Apr
27
Date: 27-April-2026
Time: 12:00 PM ET (New York Time)
Presenter: Dr. Abbas Yazdinejad
Based on the IEEE Xplore® article under the same title
Published IEEE Transactions on Information Forensics and Security, June 2024.
Download article: Original article will be made publicly available for download on the day of the webinar for 48 hours. ARTICLE LINK
Abstract
Federated learning enables collaborative model training without direct data sharing, offering an important layer of privacy for distributed machine learning systems. However, federated learning remains vulnerable to model poisoning attacks, where malicious participants submit manipulated updates to degrade model performance. These risks become more severe in privacy-preserving settings, where encrypted gradients limit the applicability of traditional defense mechanisms and complicate anomaly detection, especially under heterogeneous data distributions.
This talk presents a robust privacy-preserving federated learning framework designed to defend against model poisoning attacks while maintaining efficiency and model accuracy. The proposed approach introduces an internal auditing mechanism capable of analyzing encrypted gradients without exposing sensitive information. By combining additive homomorphic encryption with statistical modeling techniques, the system distinguishes benign and malicious updates even in non-independent and non-identically distributed environments. The framework incorporates probabilistic clustering and distance-based analysis to support Byzantine-tolerant aggregation while minimizing computational and communication overhead. Experimental results across multiple datasets demonstrate that the proposed method significantly improves robustness against both targeted and untargeted poisoning attacks, achieving strong accuracy, scalability, and privacy guarantees. This work highlights how carefully designed encrypted analytics can strengthen the security of federated learning systems without sacrificing practicality.
Biography
Abbas Yazdinejad received the Ph.D. in computational sciences – cybersecurity from the University of Guelph in Canada in 2024.
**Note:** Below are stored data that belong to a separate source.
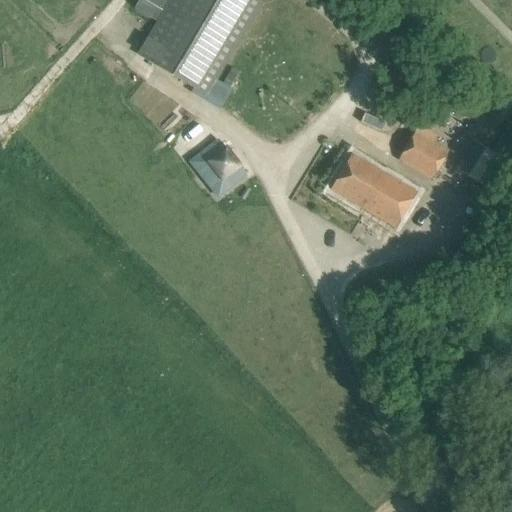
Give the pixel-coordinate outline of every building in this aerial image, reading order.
[(157,21),(163,11),(144,0),(140,0),(135,9),(157,21)] [(172,0),(139,55),(205,94),(208,96),(263,3),(257,0),(172,0)] [(465,51),(476,62),(485,54),(474,43),(465,51)] [(406,74),(438,102),(464,72),(432,44),(406,74)] [(400,160),(433,180),(450,152),(431,141),(435,135),(421,126),(400,160)] [(242,166),(199,139),(177,174),(220,200),(242,166)] [(470,176),(494,189),(511,164),(488,147),(470,176)] [(332,190),(396,228),(416,193),(353,155),(332,190)]
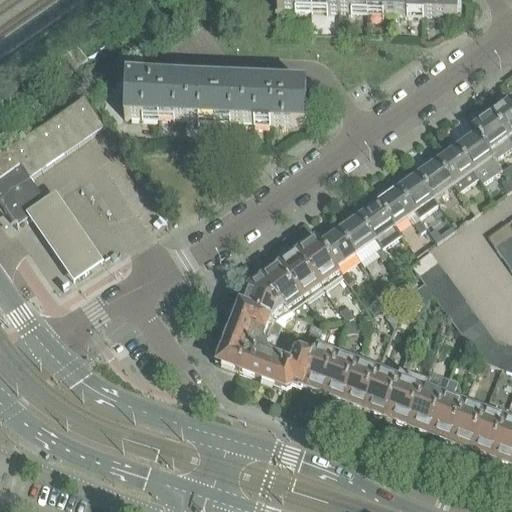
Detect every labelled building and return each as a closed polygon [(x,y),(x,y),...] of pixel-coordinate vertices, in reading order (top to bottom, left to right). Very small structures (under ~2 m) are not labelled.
[(278,0),(278,14),(337,17),(338,0),(278,0)] [(398,0),(338,0),(337,17),(398,19),(398,0)] [(456,22),(457,0),(398,0),(398,19),(456,22)] [(339,24),(338,33),(349,33),(349,24),(339,24)] [(128,86),(128,82),(127,82),(125,123),(185,126),(187,89),(128,86)] [(247,92),(220,91),(187,89),(185,126),(246,128),(247,92)] [(304,113),(305,90),(303,90),(303,94),(247,92),(246,128),(303,131),(304,113)] [(511,105),(511,104),(510,105),(511,106),(492,119),(510,145),(511,147),(511,105)] [(31,184),(105,134),(85,105),(0,162),(0,207),(16,231),(27,223),(48,209),(31,184)] [(511,152),(511,147),(510,145),(492,119),(474,133),(473,132),(471,133),(476,139),(495,165),(496,164),(511,152)] [(496,164),(495,165),(476,139),(457,152),(478,183),(482,189),(503,175),(496,164)] [(463,194),(478,183),(457,152),(437,166),(453,189),(463,194)] [(434,203),(453,189),(437,166),(417,180),(434,203)] [(511,167),(503,174),(509,182),(507,183),(511,189),(511,167)] [(414,217),(434,203),(417,180),(398,194),(414,217)] [(508,196),(511,193),(511,189),(507,183),(502,187),(508,196)] [(395,231),(414,217),(398,194),(378,208),(395,231)] [(56,203),(27,223),(74,292),(104,272),(56,203)] [(474,219),(479,215),(472,206),(467,209),(474,219)] [(376,245),(395,231),(378,208),(359,222),(376,245)] [(426,234),(431,230),(424,221),(419,224),(426,234)] [(359,222),(339,236),(356,258),(365,271),(376,245),(359,222)] [(421,237),(426,234),(419,224),(414,228),(421,237)] [(511,240),(511,236),(506,228),(487,242),(495,253),(511,240)] [(436,234),(429,239),(437,249),(443,244),(436,234)] [(342,268),(356,258),(339,236),(321,248),(317,242),(316,243),(340,278),(347,289),(352,285),(345,275),(346,274),(342,268)] [(511,255),(511,240),(495,253),(501,263),(511,255)] [(340,278),(316,243),(312,242),(305,246),(305,251),(298,256),(322,291),(340,278)] [(322,291),(298,256),(294,255),(288,259),(287,264),(280,269),(279,270),(303,304),(322,291)] [(509,273),(511,270),(511,255),(501,263),(509,273)] [(418,282),(438,268),(430,257),(410,271),(418,282)] [(279,270),(280,269),(276,267),(269,272),(270,276),(262,282),(283,314),(287,316),(303,304),(279,270)] [(426,292),(446,278),(438,268),(418,282),(424,290),(425,291),(426,292)] [(416,287),(409,278),(403,282),(409,291),(416,287)] [(432,302),(452,288),(446,278),(426,292),(432,301),(432,302)] [(278,318),(283,314),(262,282),(254,288),(249,291),(247,297),(243,298),(240,306),(242,309),(242,310),(274,323),(278,318)] [(404,287),(389,297),(394,304),(409,294),(404,287)] [(439,311),(459,297),(452,288),(432,302),(439,311)] [(408,301),(408,302),(417,306),(428,311),(432,301),(426,292),(425,291),(424,290),(413,297),(408,301)] [(446,321),(466,307),(459,297),(439,311),(446,321)] [(373,320),(385,311),(378,302),(367,310),(373,320)] [(453,331),(473,317),(466,307),(446,321),(453,331)] [(347,327),(357,321),(347,308),(338,314),(345,325),(347,327)] [(282,326),(274,323),(242,310),(232,335),(228,334),(227,336),(228,337),(217,365),(216,365),(215,367),(241,377),(248,360),(269,352),(271,351),(282,326)] [(345,325),(338,314),(337,312),(323,322),(328,327),(345,325)] [(397,330),(401,318),(394,316),(390,327),(397,330)] [(461,341),(480,327),(473,317),(453,331),(461,341)] [(402,331),(406,320),(401,318),(397,330),(402,331)] [(346,338),(359,336),(363,326),(350,326),(346,338)] [(468,350),(487,336),(480,327),(461,341),(468,350)] [(495,345),(493,344),(487,336),(468,350),(479,366),(480,366),(495,345)] [(316,355),(320,346),(314,344),(310,352),(316,355)] [(496,372),(505,349),(495,345),(480,366),(496,372)] [(507,377),(511,364),(511,352),(505,349),(496,372),(507,377)] [(292,390),(301,394),(303,390),(315,359),(303,355),(298,357),(296,362),(271,351),(269,352),(248,360),(241,377),(287,395),(291,393),(292,390)] [(324,398),(337,363),(316,355),(315,359),(303,390),(312,393),(313,397),(318,399),(322,397),(324,398)] [(344,406),(357,371),(337,363),(324,398),(332,401),(334,405),(339,407),(343,405),(344,406)] [(365,413),(378,379),(357,371),(344,406),(352,409),(354,412),(360,415),(363,413),(365,413)] [(386,421),(399,387),(378,379),(365,413),(373,417),(375,421),(380,422),(383,420),(386,421)] [(423,396),(410,431),(418,434),(420,438),(425,440),(429,438),(431,438),(450,388),(429,379),(423,396)] [(454,398),(458,386),(451,384),(450,388),(431,438),(438,441),(440,445),(446,447),(449,446),(451,446),(465,408),(453,403),(455,399),(454,398)] [(410,431),(423,396),(399,387),(386,421),(396,425),(398,429),(404,431),(407,430),(410,431)] [(471,409),(478,391),(472,389),(465,408),(451,446),(459,449),(461,453),(466,455),(469,454),(471,454),(486,415),(471,409)] [(304,417),(299,415),(297,421),(311,426),(314,417),(306,414),(304,417)] [(492,462),(506,423),(486,415),(471,454),(479,457),(481,461),(485,463),(489,461),(492,462)] [(511,425),(507,423),(506,423),(492,462),(500,465),(501,469),(505,470),(509,469),(511,469),(511,425)] [(323,426),(319,425),(317,430),(330,435),(333,428),(324,424),(323,426)] [(482,480),(477,478),(472,489),(478,491),(482,480)] [(503,488),(497,486),(493,495),(500,497),(503,488)]
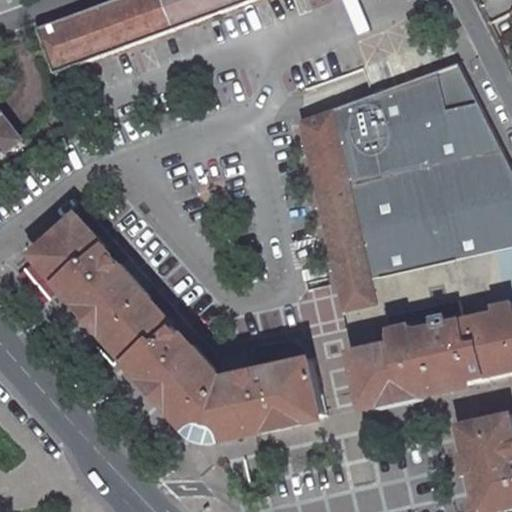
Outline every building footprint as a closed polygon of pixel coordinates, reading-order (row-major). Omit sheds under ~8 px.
[(111,0),(42,25),(59,69),(247,0),(111,0)] [(511,157),(465,62),(307,119),(348,310),(350,310),(359,350),(356,351),(368,404),(457,385),(478,381),(511,373),(511,157)] [(0,148),(17,136),(5,122),(11,117),(0,103),(0,148)] [(11,117),(5,122),(17,136),(23,131),(11,117)] [(77,212),(14,263),(45,296),(64,317),(163,429),(187,444),(215,447),(237,443),(330,413),(317,357),(294,359),(227,366),(77,212)] [(338,404),(340,426),(366,424),(365,402),(338,404)] [(511,413),(463,424),(481,509),(485,511),(499,511),(511,509),(511,413)] [(241,483),(262,477),(257,458),(235,464),(241,483)]
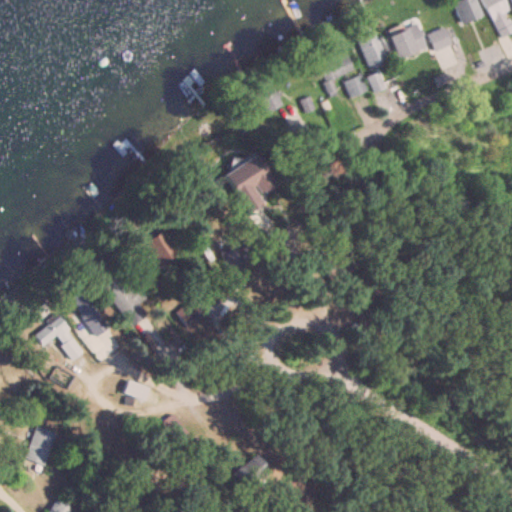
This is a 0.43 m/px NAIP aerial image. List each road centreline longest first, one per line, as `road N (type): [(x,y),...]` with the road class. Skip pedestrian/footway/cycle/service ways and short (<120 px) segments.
road 1 (residential): [(511,492),(342,374),(327,332),(315,324),(275,330),(267,341),(271,370),(342,374)]
road 2 (residential): [(317,147),(511,66)]
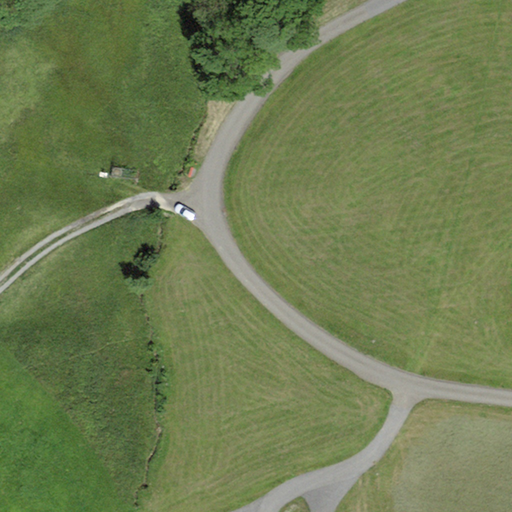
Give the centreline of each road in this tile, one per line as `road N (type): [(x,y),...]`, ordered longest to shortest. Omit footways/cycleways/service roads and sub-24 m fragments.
road 1 (residential): [(511,402),(405,389),(271,306),(196,199),(235,122),(286,63),(323,33),(389,0)]
road 2 (track): [(0,284),(48,243),(90,222),(153,201),(196,199)]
He is currently an Assistant Professor in the Department of Computer Science at the University of Regina, SK, Canada and Director of the Decentralized Cybersecurity & Artificial Intelligence Lab (DCAILab). He is also a Balsillie Scholar at the Balsillie School of International Affairs (BSIA), Waterloo, Canada. His research focuses on advanced AI-driven cybersecurity and trustworthy intelligent systems, with particular emphasis on Agentic AI, autonomous cyber defense, privacy-preserving and federated learning, and AI governance.
Dr. Yazdinejad has been recognized among the World’s Top 2% Scientists (Stanford University ranking). He has made sustained contributions across AI, machine learning, cybersecurity, and decentralized systems, blockchain, IoT with extensive publications in leading IEEE, Elsevier, and Springer venues. His work bridges theory and practice, addressing real-world challenges in critical infrastructure, healthcare, and public-sector governance through secure, accountable, and scalable AI systems.